“He’s only a bit ticklish,” he replied consolingly.
I replaced the cocked hat upon the spot assigned to it. Gustav turned to go.
I passed along the quiet streets with my vehicle on the way to the Schlesische Bahnhof. I now had time to examine my steed more closely. He was white, with a tinge of yellow, corresponding to the colour a white beard assumes if its owner frequently moistens it with beer.
“THE WAY GUSTAV ‘TALKED TO HIM’ SEEMED TO MAKE A DECIDED IMPRESSION UPON THE STEED.”
So we reached the Schlesische Bahnhof, where I joined the row of waiting cabs.
I had now reached my first station, and I sat upon my box with attentive ears, so that no word of the conversation of my new colleagues should escape me.

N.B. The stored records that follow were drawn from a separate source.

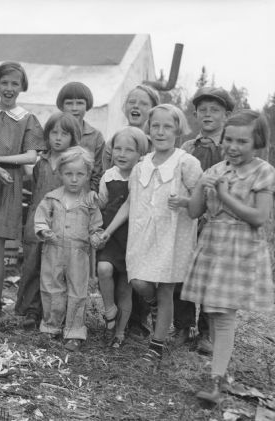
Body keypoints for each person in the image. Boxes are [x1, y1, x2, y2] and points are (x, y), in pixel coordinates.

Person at [182, 110, 275, 403]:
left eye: (242, 141)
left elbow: (259, 217)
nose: (233, 147)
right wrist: (201, 187)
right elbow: (195, 211)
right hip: (214, 244)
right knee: (215, 312)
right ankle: (216, 376)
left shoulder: (262, 171)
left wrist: (224, 196)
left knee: (223, 316)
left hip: (240, 248)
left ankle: (216, 381)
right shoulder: (216, 170)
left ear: (257, 141)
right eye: (229, 140)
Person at [103, 104, 202, 368]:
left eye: (167, 126)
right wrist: (109, 230)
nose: (160, 132)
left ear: (178, 130)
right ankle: (154, 305)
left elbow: (201, 199)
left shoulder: (186, 162)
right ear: (149, 129)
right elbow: (129, 203)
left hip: (171, 237)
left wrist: (183, 201)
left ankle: (156, 347)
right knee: (139, 282)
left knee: (166, 290)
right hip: (141, 235)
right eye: (155, 126)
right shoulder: (140, 166)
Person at [0, 61, 45, 323]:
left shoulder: (27, 119)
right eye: (4, 83)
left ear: (22, 87)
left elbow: (31, 156)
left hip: (8, 186)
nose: (9, 88)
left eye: (15, 83)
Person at [172, 87, 234, 353]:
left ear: (226, 115)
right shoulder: (187, 147)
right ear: (195, 114)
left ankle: (207, 332)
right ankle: (183, 326)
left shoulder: (231, 148)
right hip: (188, 218)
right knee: (181, 272)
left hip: (217, 221)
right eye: (203, 110)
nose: (208, 115)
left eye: (215, 110)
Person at [103, 84, 160, 341]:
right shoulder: (117, 140)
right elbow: (107, 179)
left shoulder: (156, 144)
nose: (136, 107)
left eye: (143, 103)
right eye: (132, 102)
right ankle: (118, 322)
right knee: (116, 273)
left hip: (141, 224)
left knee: (138, 274)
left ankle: (138, 321)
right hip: (115, 223)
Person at [15, 112, 82, 329]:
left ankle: (53, 313)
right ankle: (30, 310)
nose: (58, 138)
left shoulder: (74, 164)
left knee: (54, 268)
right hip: (37, 220)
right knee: (32, 264)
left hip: (62, 221)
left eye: (64, 134)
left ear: (73, 138)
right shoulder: (40, 163)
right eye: (54, 132)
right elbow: (35, 190)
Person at [34, 147, 103, 351]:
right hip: (53, 250)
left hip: (78, 253)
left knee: (77, 291)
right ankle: (50, 326)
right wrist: (44, 231)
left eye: (80, 174)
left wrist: (96, 236)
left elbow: (96, 226)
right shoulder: (51, 198)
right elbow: (40, 219)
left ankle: (74, 331)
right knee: (51, 286)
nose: (74, 179)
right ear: (60, 173)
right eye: (69, 174)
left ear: (88, 174)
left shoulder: (90, 201)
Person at [96, 127, 148, 348]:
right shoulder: (108, 176)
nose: (122, 154)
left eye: (129, 150)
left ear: (140, 154)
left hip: (133, 237)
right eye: (118, 148)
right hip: (111, 235)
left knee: (125, 289)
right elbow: (102, 203)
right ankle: (110, 310)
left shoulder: (143, 176)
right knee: (104, 269)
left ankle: (119, 333)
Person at [56, 81, 105, 192]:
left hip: (82, 198)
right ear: (61, 106)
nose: (74, 108)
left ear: (87, 105)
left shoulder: (95, 137)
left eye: (79, 103)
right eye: (69, 103)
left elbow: (98, 173)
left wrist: (90, 197)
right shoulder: (53, 133)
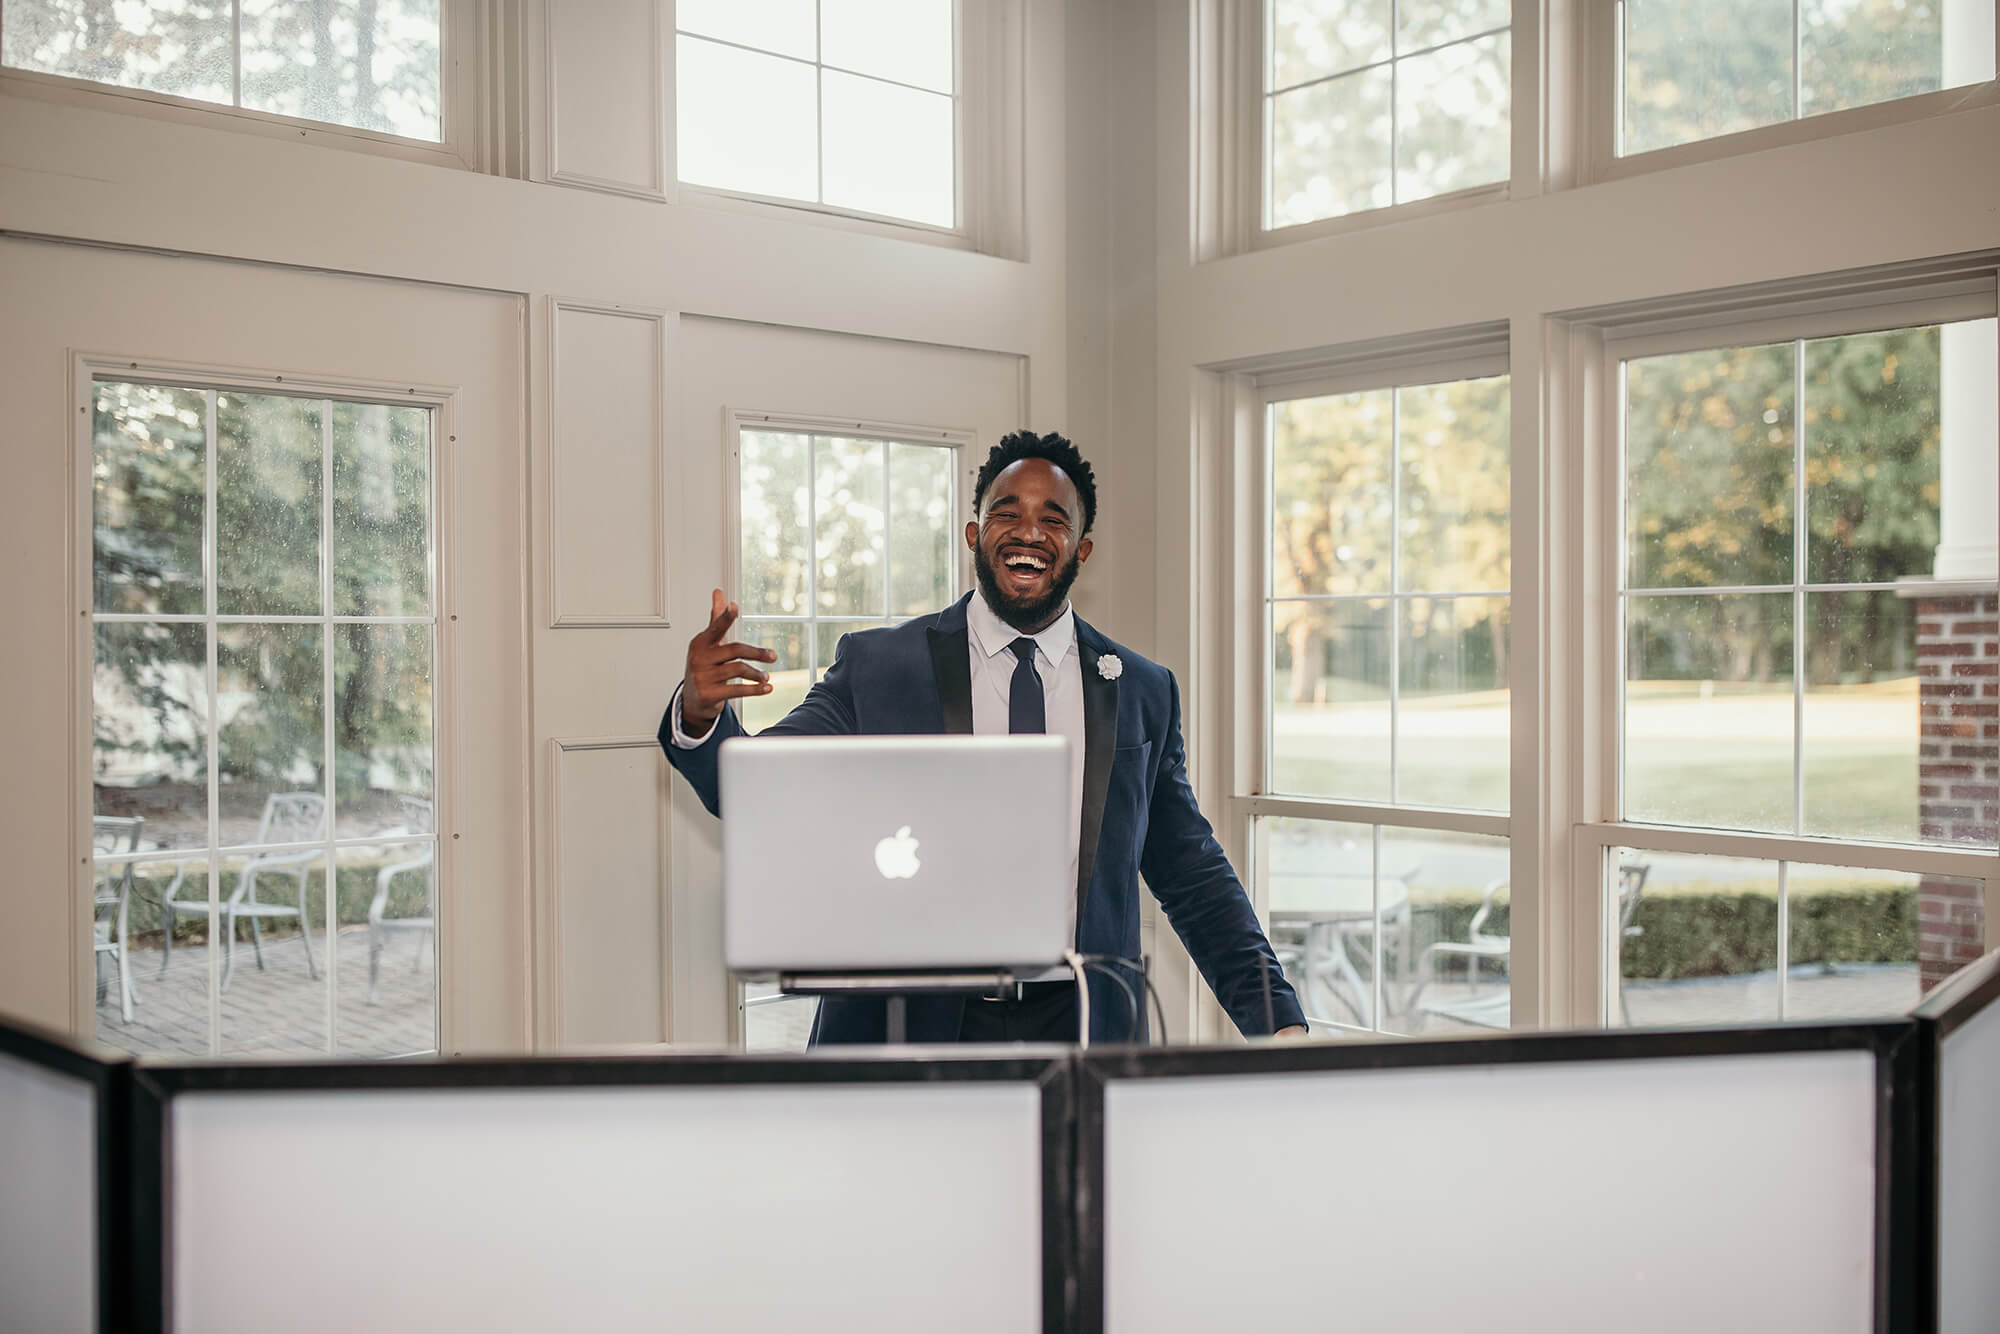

For the present there was little hope of accomplishing my purpose, for the only thing I heard was a grand snoring-chorus—the assembled drivers were making up for their interrupted morning’s sleep.
I tried to reason myself into the belief that the situation was very original and interesting, but the thought of my orphaned bed at home, and its discarded warmth and softness, would not be banished, and all at once the consciousness that I was cold and hungry and bored beyond endurance was borne in upon me with unrelenting sternness.
A vender of small sausages appeared upon the scene, and, although under ordinary circumstances the possibility of horse-meat would have caused me to abstain, I hastily came down from my box and purchased a pair of his charges.